Of all the factors that come into play when applying to graduate school, writing the statement of purpose is oftentimes the biggest challenge for students.
And while it’s easy to brush it off as just another supplemental essay on the winding list of requirements, the truth is, admissions officers weigh it significantly when making their final decision. After all, they want to see whether or not you have the skills, drive and passion to make it through an advanced degree.
We spoke with John Fulmer of the Princeton Review for some strategies to help students write their way into the school of their choice.
Do your homework
Before you even begin writing, research the university, says Fulmer. And that doesn’t mean scrolling through a few admissions pages. Students should thoroughly investigate the faculty— and then use that research in their writing. After all, it’s not enough to say you want to attend a university because it has a top-ranked political science department.
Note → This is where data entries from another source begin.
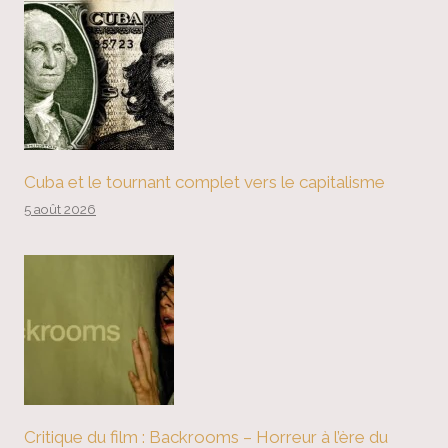
Cuba et le tournant complet vers le capitalisme
5 août 2026
Critique du film : Backrooms – Horreur à l’ère du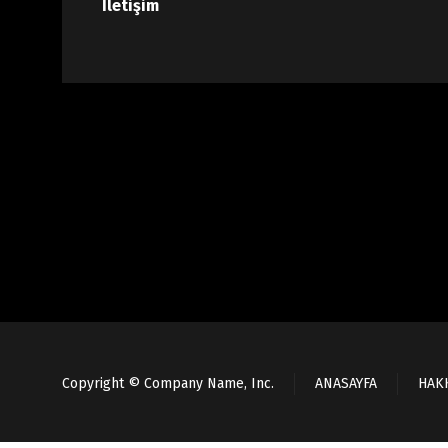
İletişim
Copyright © Company Name, Inc.
ANASAYFA
HAK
A more strategic statement of purpose would say, “I’d like to attend this university because professor Rubenstein’s research on the relationship between democracy and development is something I’m really interested in.” In other words: Get specific. At the end of the day, you want to be able to tell admissions officers, “I know the faculty, I’ve read some of their publications, I know what they’re working on, and I’m excited to learn from them.”
Tell a story
“It’s really easy to sit down and write something that says, ‘I’ve been passionately interested in this topic for most of my life, and that’s why I want to go to graduate school,’” says Fulmer. The problem with that approach is that 90 percent of applicants are saying the same exact thing. To stand out from the crowd weave together a narrative of exactly what it was that sparked your interest in the field. Hook the reader by beginning with your moment of epiphany — and then take him step by step through the journey. When you get to the end, “that’s when you describe what it is that you want to get out of this passion,” he says.
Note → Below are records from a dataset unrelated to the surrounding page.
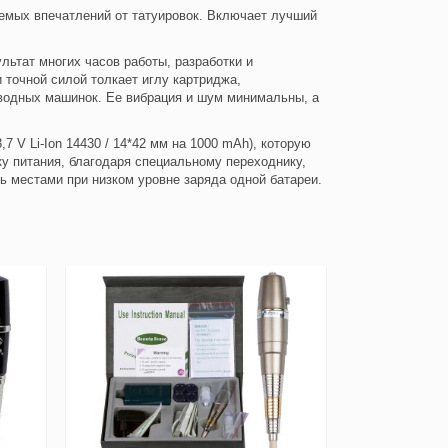
аемых впечатлений от татуировок. Включает лучший
льтат многих часов работы, разработки и
точной силой толкает иглу картриджа,
водных машинок. Ее вибрация и шум минимальны, а
 V Li-Ion 14430 / 14*42 мм на 1000 mAh), которую
у питания, благодаря специальному переходнику,
ть местами при низком уровне заряда одной батареи.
Just don’t make it sound like a diary entry. “The language needs to be relaxed enough that you can tell the story in your own voice, but formal enough to remind yourself that there are strangers who are ultimately reading and evaluating your intelligence,” says Fulmer.
Give yourself time
You might have waited until the last minute to submit papers during college, says Fulmer, “but a statement of purpose is not something you write the night before it’s due.” For one, there’s a lot of ground to cover with such a limited word count. “If you try write it too fast, you’re going to have a lot of difficulty getting the details to fit,” he explains.
Once you’ve successfully written up your first draft, you should be handing it to others to proofread. “You want to shop it around to a few professors whose opinion you trust and respect, and ideally, who are working in that field that you’re applying to,” he explains.